Clinical motivation for 31P MRS studies on the myocardial energy metabolism of brain dead cats

G. J. Brandon Bravo Bruinsma1,2,4 and C. J. A. Van Echteld3

1Department of Cardiothoracic Surgery, Isala Clinics, Zwolle, The Netherlands
2Heart Lung Center, Utrecht, The Netherlands
3CardioNMR Laboratory, University Medical Center, Utrecht, The Netherlands
4Department of Cardiothoracic Surgery, Isala Klinieken, Locatie Weezenlanden, Groot Wezenland 20, 8011 JW Zwolle, The Netherlands

Copyright © 2003 Hindawi Publishing Corporation. This is an open access article distributed under the Creative Commons Attribution License, which permits unrestricted use, distribution, and reproduction in any medium, provided the original work is properly cited.
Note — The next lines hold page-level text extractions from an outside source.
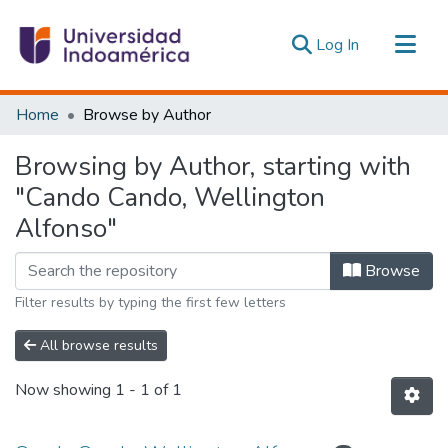
(current)
Log In
Communities & Collections
Home
Browse by Author
All of DSpace
Browsing by Author, starting with
Estadísticas Externas
"Cando Cando, Wellington
Alfonso"
Browse
Filter results by typing the first few letters
All browse results
Now showing
1 - 1 of 1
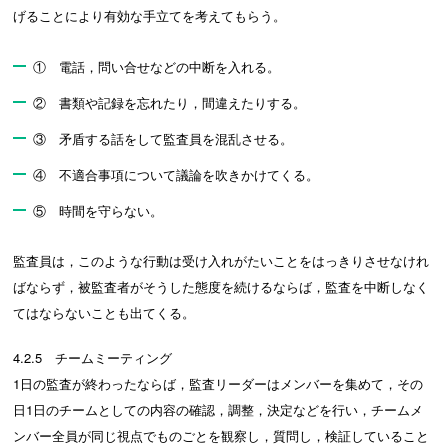
げることにより有効な手立てを考えてもらう。
① 電話，問い合せなどの中断を入れる。
② 書類や記録を忘れたり，間違えたりする。
③ 矛盾する話をして監査員を混乱させる。
④ 不適合事項について議論を吹きかけてくる。
⑤ 時間を守らない。
監査員は，このような行動は受け入れがたいことをはっきりさせなけれ
ばならず，被監査者がそうした態度を続けるならば，監査を中断しなく
てはならないことも出てくる。
4.2.5 チームミーティング
1日の監査が終わったならば，監査リーダーはメンバーを集めて，その
日1日のチームとしての内容の確認，調整，決定などを行い，チームメ
ンバー全員が同じ視点でものごとを観察し，質問し，検証していること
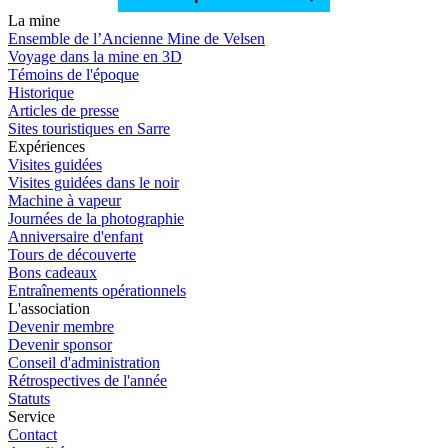
La mine
Ensemble de l’Ancienne Mine de Velsen
Voyage dans la mine en 3D
Témoins de l'époque
Historique
Articles de presse
Sites touristiques en Sarre
Expériences
Visites guidées
Visites guidées dans le noir
Machine à vapeur
Journées de la photographie
Anniversaire d'enfant
Tours de découverte
Bons cadeaux
Entraînements opérationnels
L'association
Devenir membre
Devenir sponsor
Conseil d'administration
Rétrospectives de l'année
Statuts
Service
Contact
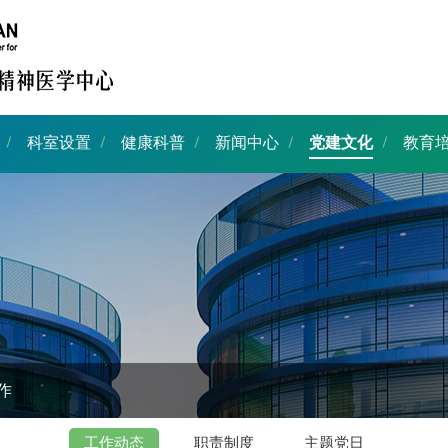
科室设置
健康科普
新闻中心
党建文化
教育
作
工作动态
职责制度
主题党日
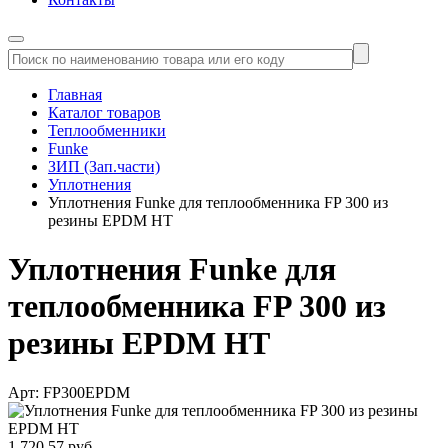
Главная
Каталог товаров
Теплообменники
Funke
ЗИП (Зап.части)
Уплотнения
Уплотнения Funke для теплообменника FP 300 из
резины EPDM HT
Уплотнения Funke для
теплообменника FP 300 из
резины EPDM HT
Арт: FP300EPDM
1 720,57 руб.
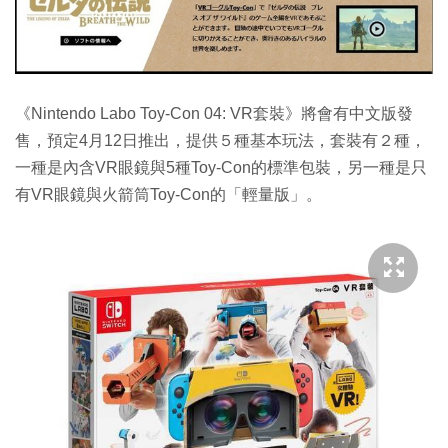
《Nintendo Labo Toy-Con 04: VR套裝》將會有中文版發
售，預定4月12日推出，提供５種基本玩法，套裝有２種，
一種是內含VR眼鏡與5種Toy-Con的標準包裝，另一種是只
有VR眼鏡與火箭筒Toy-Con的「輕量版」。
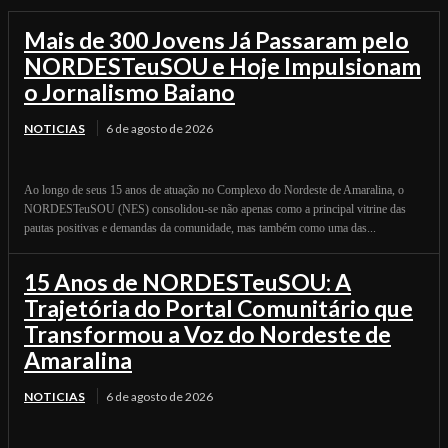
Mais de 300 Jovens Já Passaram pelo
NORDESTeuSOU e Hoje Impulsionam
o Jornalismo Baiano
NOTICIAS
6 de agosto de 2026
Ao longo de seus 15 anos de atuação no Complexo do Nordeste de Amaralina, o
NORDESTeuSOU (NES) consolidou-se não apenas como a principal vitrine das
pautas positivas e demandas da comunidade, mas também como uma das...
15 Anos de NORDESTeuSOU: A
Trajetória do Portal Comunitário que
Transformou a Voz do Nordeste de
Amaralina
NOTICIAS
6 de agosto de 2026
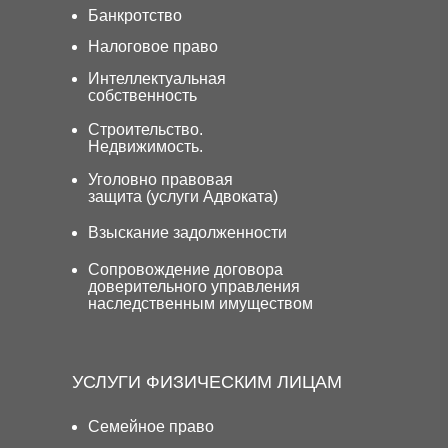
Банкротство
Налоговое право
Интеллектуальная
собственность
Строительство.
Недвижимость.
Уголовно правовая
защита (услуги Адвоката)
Взыскание задолженности
Сопровождение договора
доверительного управления
наследственным имуществом
УСЛУГИ ФИЗИЧЕСКИМ ЛИЦАМ
Семейное право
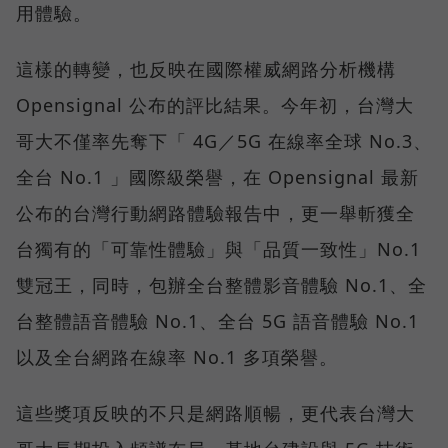
用體驗。
這樣的轉變，也反映在國際權威網路分析機構
Opensignal 公布的評比結果。今年初，台灣大
哥大不僅率先奪下「 4G／5G 在線率全球 No.3、
全台 No.1 」國際級榮譽，在 Opensignal 最新
公布的台灣行動網路體驗報告中，更一舉斬獲全
台獨有的「可靠性體驗」與「品質一致性」No.1
雙冠王，同時，包辦全台整體影音體驗 No.1、全
台整體語音體驗 No.1、全台 5G 語音體驗 No.1
以及全台網路在線率 No.1 多項榮譽。
這些獎項反映的不只是網路順暢，更代表台灣大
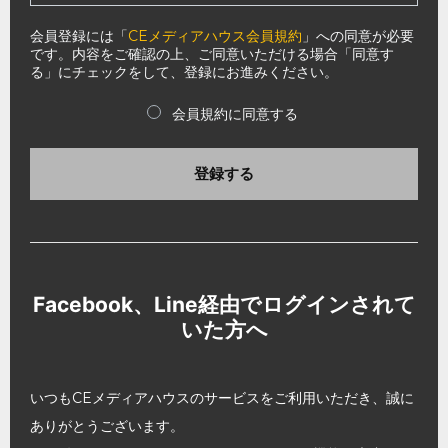
会員登録には「
CEメディアハウス会員規約
」への同意が必要
です。内容をご確認の上、ご同意いただける場合「同意す
る」にチェックをして、登録にお進みください。
会員規約に同意する
登録する
Facebook、Line経由でログインされて
いた方へ
いつもCEメディアハウスのサービスをご利用いただき、誠に
ありがとうございます。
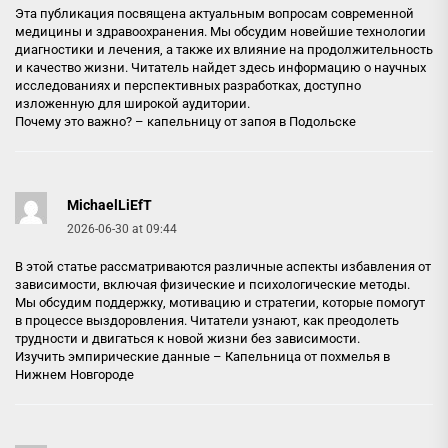
Эта публикация посвящена актуальным вопросам современной
медицины и здравоохранения. Мы обсудим новейшие технологии
диагностики и лечения, а также их влияние на продолжительность
и качество жизни. Читатель найдет здесь информацию о научных
исследованиях и перспективных разработках, доступно
изложенную для широкой аудитории.
Почему это важно? –
капельницу от запоя в Подольске
MichaelLiEfT
2026-06-30 at 09:44
В этой статье рассматриваются различные аспекты избавления от
зависимости, включая физические и психологические методы.
Мы обсудим поддержку, мотивацию и стратегии, которые помогут
в процессе выздоровления. Читатели узнают, как преодолеть
трудности и двигаться к новой жизни без зависимости.
Изучить эмпирические данные –
Капельница от похмелья в
Нижнем Новгороде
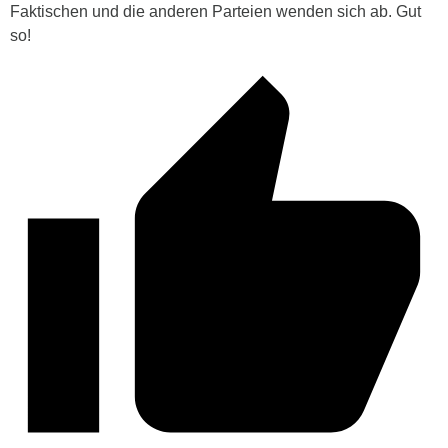
Faktischen und die anderen Parteien wenden sich ab. Gut
so!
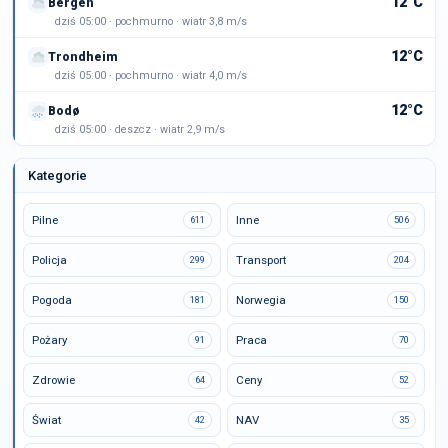
12°C
Bergen
dziś 05:00 · pochmurno · wiatr 3,8 m/s
12°C
Trondheim
dziś 05:00 · pochmurno · wiatr 4,0 m/s
12°C
Bodø
dziś 05:00 · deszcz · wiatr 2,9 m/s
Kategorie
Pilne
Inne
611
506
Policja
Transport
299
204
Pogoda
Norwegia
181
150
Pożary
Praca
91
70
Zdrowie
Ceny
64
52
Świat
NAV
42
35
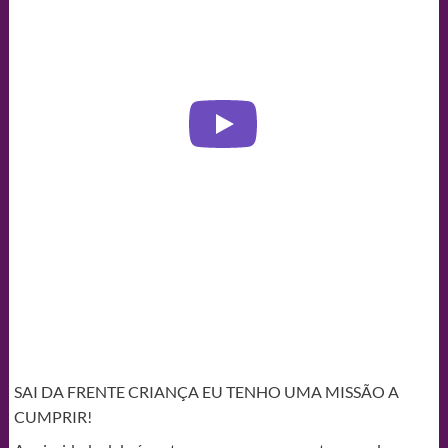
SAI DA FRENTE CRIANÇA EU TENHO UMA MISSÃO A
CUMPRIR!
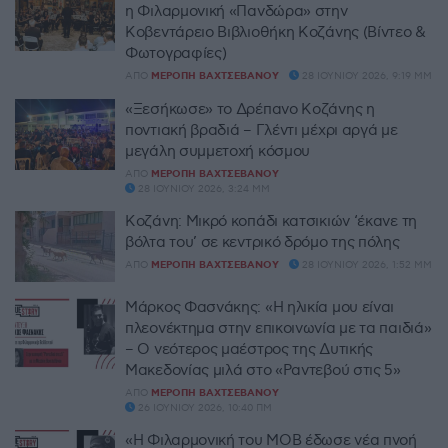
η Φιλαρμονική «Πανδώρα» στην
Κοβεντάρειο Βιβλιοθήκη Κοζάνης (Βίντεο &
Φωτογραφίες)
ΑΠΌ
ΜΕΡΌΠΗ ΒΑΧΤΣΕΒΆΝΟΥ
28 ΙΟΥΝΊΟΥ 2026, 9:19 ΜΜ
«Ξεσήκωσε» το Δρέπανο Κοζάνης η
ποντιακή βραδιά – Γλέντι μέχρι αργά με
μεγάλη συμμετοχή κόσμου
ΑΠΌ
ΜΕΡΌΠΗ ΒΑΧΤΣΕΒΆΝΟΥ
28 ΙΟΥΝΊΟΥ 2026, 3:24 ΜΜ
Κοζάνη: Μικρό κοπάδι κατσικιών ‘έκανε τη
βόλτα του’ σε κεντρικό δρόμο της πόλης
ΑΠΌ
ΜΕΡΌΠΗ ΒΑΧΤΣΕΒΆΝΟΥ
28 ΙΟΥΝΊΟΥ 2026, 1:52 ΜΜ
Μάρκος Φασνάκης: «Η ηλικία μου είναι
πλεονέκτημα στην επικοινωνία με τα παιδιά»
– Ο νεότερος μαέστρος της Δυτικής
Μακεδονίας μιλά στο «Ραντεβού στις 5»
ΑΠΌ
ΜΕΡΌΠΗ ΒΑΧΤΣΕΒΆΝΟΥ
26 ΙΟΥΝΊΟΥ 2026, 10:40 ΠΜ
«Η Φιλαρμονική του ΜΟΒ έδωσε νέα πνοή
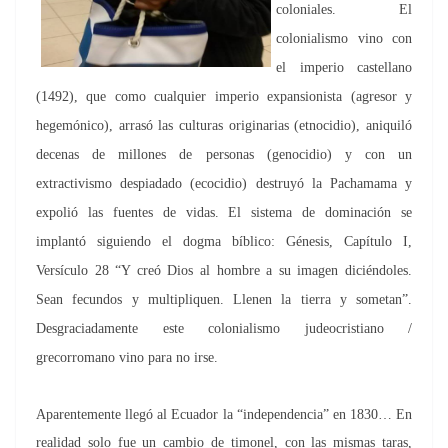
coloniales. El
colonialismo vino con
el imperio castellano
(1492), que como cualquier imperio expansionista (agresor y
hegemónico), arrasó las culturas originarias (etnocidio), aniquiló
decenas de millones de personas (genocidio) y con un
extractivismo despiadado (ecocidio) destruyó la Pachamama y
expolió las fuentes de vidas. El sistema de dominación se
implantó siguiendo el dogma bíblico: Génesis, Capítulo I,
Versículo 28 “Y creó Dios al hombre a su imagen diciéndoles.
Sean fecundos y multipliquen. Llenen la tierra y sometan”.
Desgraciadamente este colonialismo judeocristiano /
grecorromano vino para no irse.
Aparentemente llegó al Ecuador la “independencia” en 1830… En
realidad solo fue un cambio de timonel, con las mismas taras,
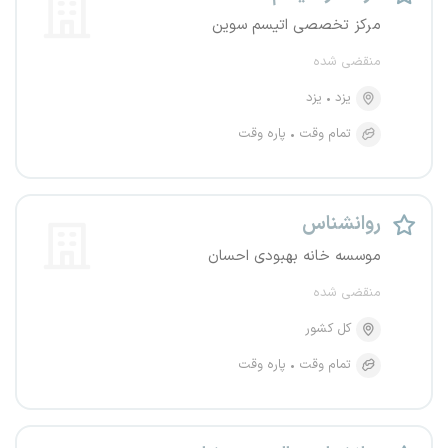
مرکز تخصصی اتیسم سوین
منقضی شده
یزد
یزد
تمام وقت
پاره وقت
روانشناس
موسسه خانه بهبودی احسان
منقضی شده
کل کشور
تمام وقت
پاره وقت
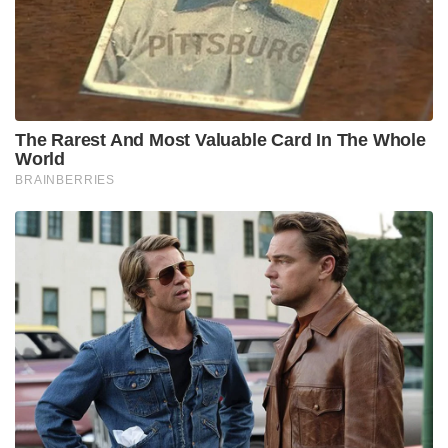
Tags:
Pinarayi Vijayan
pv anvar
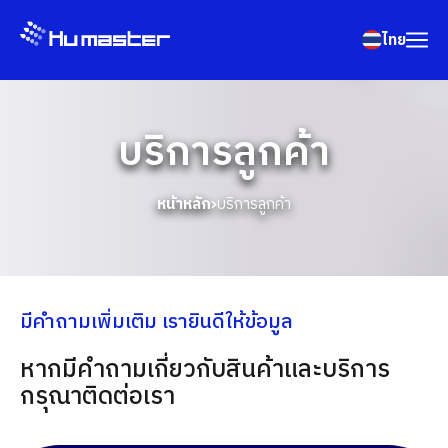
ไทย
บริการลูกค้า
หน้าหลัก
บริการลูกค้า
มีคำถามเพิ่มเติม เรายินดีให้ข้อมูล
หากมีคำถามเกี่ยวกับสินค้าและบริการ
กรุณาติดต่อเรา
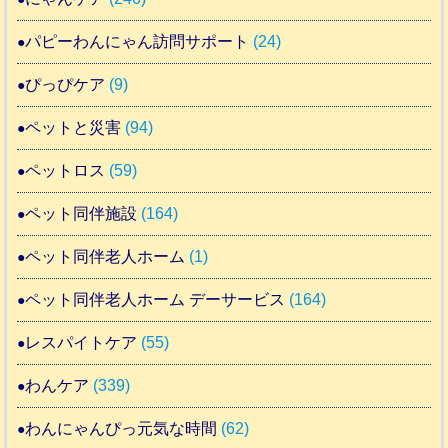
パピーわんにゃん訪問サポート
(24)
ぴっぴケア
(9)
ペットと災害
(94)
ペットロス
(59)
ペット同伴施設
(164)
ペット同伴老人ホーム
(1)
ペット同伴老人ホーム デーサービス
(164)
レスパイトケア
(55)
わんケア
(339)
わんにゃんぴっ元気な時間
(62)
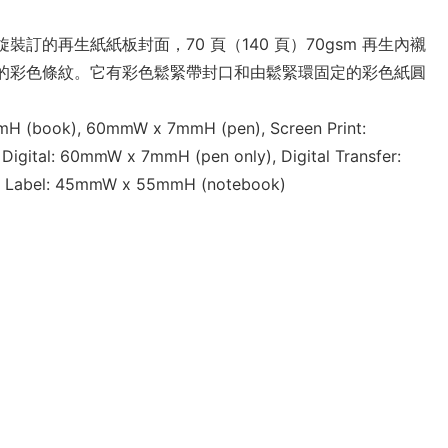
訂的再生紙紙板封面，70 頁（140 頁）70gsm 再生內襯
的彩色條紋。它有彩色鬆緊帶封口和由鬆緊環固定的彩色紙圓
H (book), 60mmW x 7mmH (pen), Screen Print:
gital: 60mmW x 7mmH (pen only), Digital Transfer:
 Label: 45mmW x 55mmH (notebook)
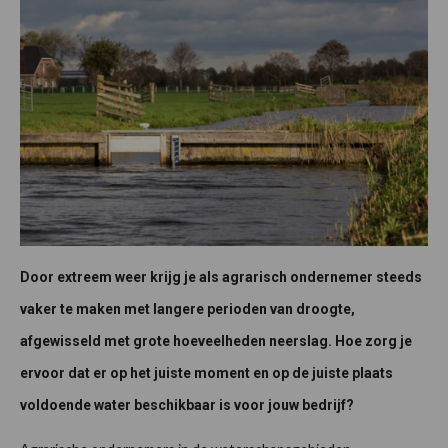
Door extreem weer krijg je als agrarisch ondernemer steeds
vaker te maken met langere perioden van droogte,
afgewisseld met grote hoeveelheden neerslag. Hoe zorg je
ervoor dat er op het juiste moment en op de juiste plaats
voldoende water beschikbaar is voor jouw bedrijf?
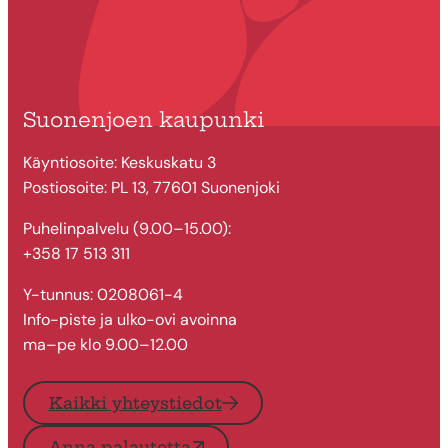
Suonenjoen kaupunki
Käyntiosoite: Keskuskatu 3
Postiosoite: PL 13, 77601 Suonenjoki
Puhelinpalvelu (9.00–15.00):
+358 17 513 311
Y-tunnus: 0208061-4
Info-piste ja ulko-ovi avoinna
ma–pe klo 9.00–12.00
Kaikki yhteystiedot
Anna palautetta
Hemodynamic instability of the brain dead potential heart donor is an exclusion criterion for heart donation for transplantation. Based on the results of myocardial biopsies it has been reported that brain death-related catecholamine induced damage of the heart causes depletion of high-energy phosphates which could explain contractile dysfunction. Our group has shown in a series of 31P MRS experiments in cats that neither the onset of brain death, nor the hemodynamic deterioration which follows, nor its treatment with high dosages of dopamine affect the heart energetically as expressed by PCr/ATP ratios. However, after cardioplegic arrest and explantation, an initial and prolonged lower ATP content and an anomalous higher PCr/ATP ratio in the brain death group was found when compared with controls during long-term unperfused cold storage of the hearts. During subsequent reperfusion of the hearts, ATP and PCr levels in the brain death group were lower than in controls but equal partial recovery of PCr/ATP ratios was observed in both groups. It was concluded that PCr/ATP ratios need to be interpreted with great caution. Secondly, brain death-related hemodynamic instability is not related to significant changes of myocardial energy metabolism. Thirdly, brain death does affect the myocardial energy metabolism but the impact became apparent only during hypothermic storage and subsequent reperfusion of the donor heart.